A Florida businessman has alleged that the owner of the Peninsula Golf Club violated an exclusivity clause by negotiating with the Town of Oyster Bay over the $4.4 million sale of the property, according to a letter provided to Newsday.
Oyster Bay has taken preliminary steps to seize the property through eminent domain after owner P.G.C. Holding Corp. declined the town’s competing offer.
In an Aug. 13 letter to P.G.C. Holding, Richard Schaub Jr., president of Florida-based Great American Properties Inc., alleged that the owner violated a 30-day exclusivity clause in a letter of intent between the two parties that established the terms of a sale of the 50-acre golf course in East Massapequa.
Schaub alleged that P.G.C. had disclosed terms of the letter of intent to town officials during a 30-day period over most of May and part of June during which the parties had agreed not to discuss or negotiate with any other parties.
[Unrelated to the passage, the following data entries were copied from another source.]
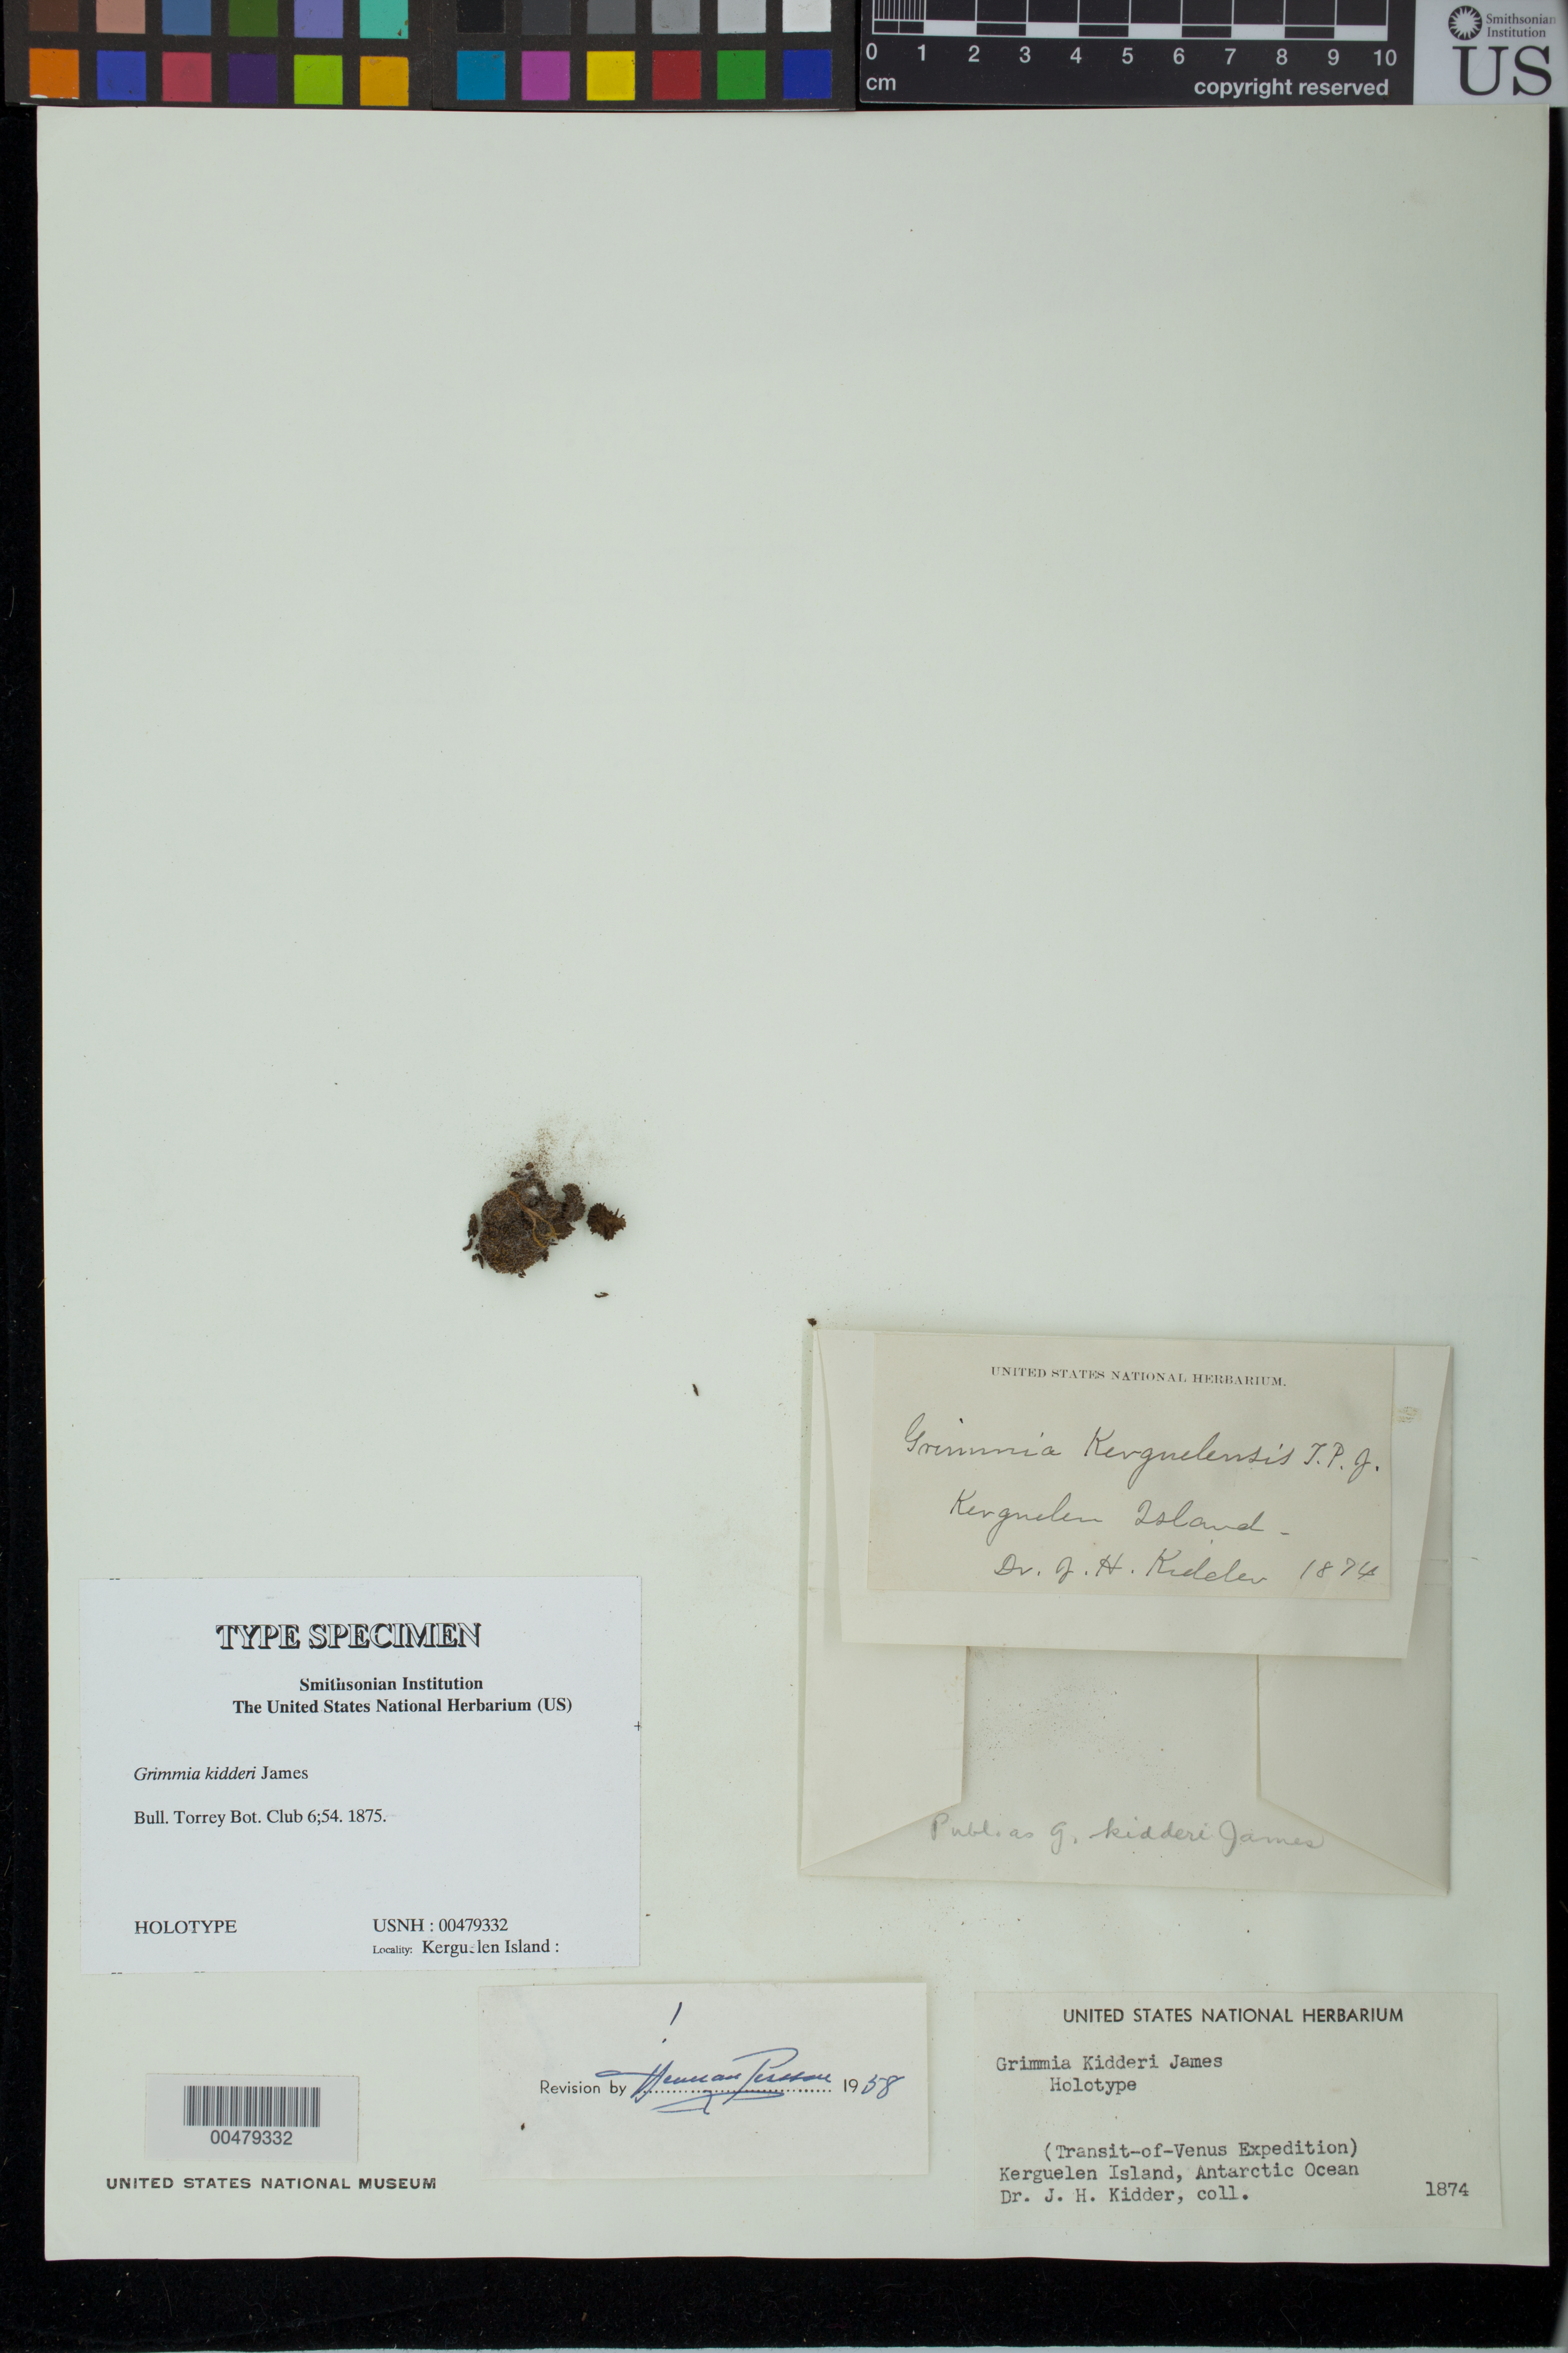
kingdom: Plantae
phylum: Bryophyta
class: Bryopsida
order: Grimmiales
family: Grimmiaceae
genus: Grimmia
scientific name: Grimmia kidderi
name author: James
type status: Holotype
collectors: J. Kidder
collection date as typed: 1874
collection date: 1874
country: French Southern Territories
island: Kerguelen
He called the disclosure an "egregious violation of the legally binding exclusivity agreement" and wrote in the letter that Great American Properties "will take any and every legal remedy to protect its interests."
P.G.C. Holding president Nicholas DeSibio declined to comment Monday and did not respond to a request for comment about Schaub’s letter.
The property has been protected from development for the past 75 years by a restrictive covenant imposed by Nassau County that requires the property remain a golf course only.
The letter of intent, which Schaub provided to Newsday, set the price at $4.4 million and partially met one of P.G.C. Holding’s conditions of the sale, allowing its 68 shareholders free morning Sunday tee times for five years. P.G.C. Holding had sought 10 years of free tee times.
Oyster Bay spokesman Brian Nevin said Tuesday that the town had been in discussions with the property owner, including a request to voluntarily rezone the property, but did not specify the time period. Schaub’s letter does not allege town officials did anything improper.
In a May 20 email to Sea Cliff resident Arthur Adelman, the town denied a Freedom of Information Law request for the town’s appraisal of the property on the grounds that "disclosure would impair present or imminent contract awards or negotiations."
In a May 24 interview with Newsday, town attorney Frank Scalera said Oyster Bay was in a "negotiation phase."